You two seem to have figured this out, but as far as I can tell, the disconnect here is that the vast majority of security issues related to the separation difference between VMs and containers isn't due to container "escapes" at all. It's due to the defaults of the application you're running assuming it's the only software on the system and it can run with any and all privileges. Lazy developers don't give you containers that work without running as privileged and demand from users to use that application after migrating from a primarily VM-based IT infrastructure to a primarily container-based one is too great to simply tell them no, and if it's free software, you have no ability to tell the developers to do anything differently.

Discussions on Hacker News understandably lean toward the concerns of application developers and especially greenfield projects run by startups who can take complete control of the full stack if they want to. But running applications using resources partially shared by other applications encompasses a hell of a lot of other scenarios. Think some bank or military department that has to self-host ADP, Rocket Chat, a Git server, M365, and whatever other hundreds of company-wide collaboration tooling the employees need. Do you do it on VMs or containers? If the application in question inherently assumes it is running on its own server as root, the answer to that question doesn't really depend on kernel CVEs potentially allowing for container escapes.

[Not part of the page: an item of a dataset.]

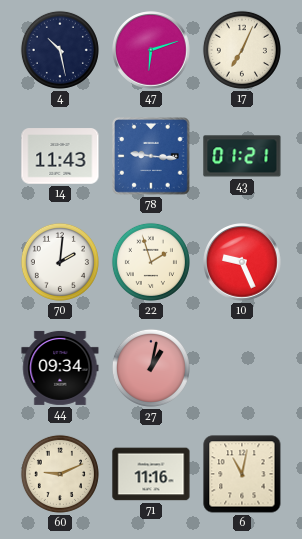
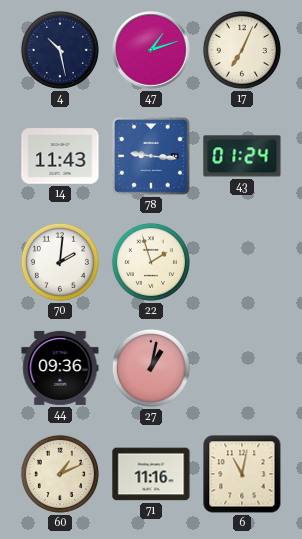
47: 6:12 -> 1:12
43: 01:21 -> 01:24
10: 9:26 -> none
44: 09:34 -> 09:36
60: 9:11 -> 1:11
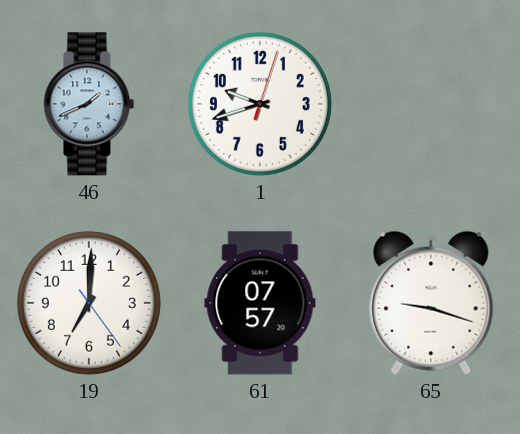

If we're just reasoning from first principles, applications in containers on the same host OS share more of a common attack surface than applications in VMs on the same physical host, and those share more than applications running on separate servers in the same rack, which in turn share more than servers in separate racks, which in turn share more than servers in separate data centers. The potential layers of separation can be nearly endless, but there is a natural hierachy on which containers will always sit below VMs, regardless of the kernel providing the containers.

Even putting that aside, if we're going to frame a choice here, these are not exactly kernels on equal footing. A kernel written in C that has existed for nearly four decades and is used on probably trillions of devices by everything from hobbyists to militaries to Fortune 50 companies to hospitals to physics labs is very likely to be safer on any realistic scale compared to a kernel written in Rust by one college student in his spare time that is tested on Qemu. The developer himself tells you don't use this in production.

I think the annoyance here is it often feels when reading Hacker News that a lot of users treat static typing and borrow checking like it's magic and automatically guarantees a security advantage. Imagine we lived in the Marvel Multiverse and vibranium was real. It might provide a substrate with which it is possible to create stronger structures than real metals, but does that mean you'd rather fly in an aircraft constructed by Riri Williams when she is 17 that she built in her parents' garage or would you rather trust Boeing and whatever plain-ass alloy with all its physical flaws they put into a 747? Maybe it's a bad analogy because vibranium pretty much is magic but there is no magic in the real world.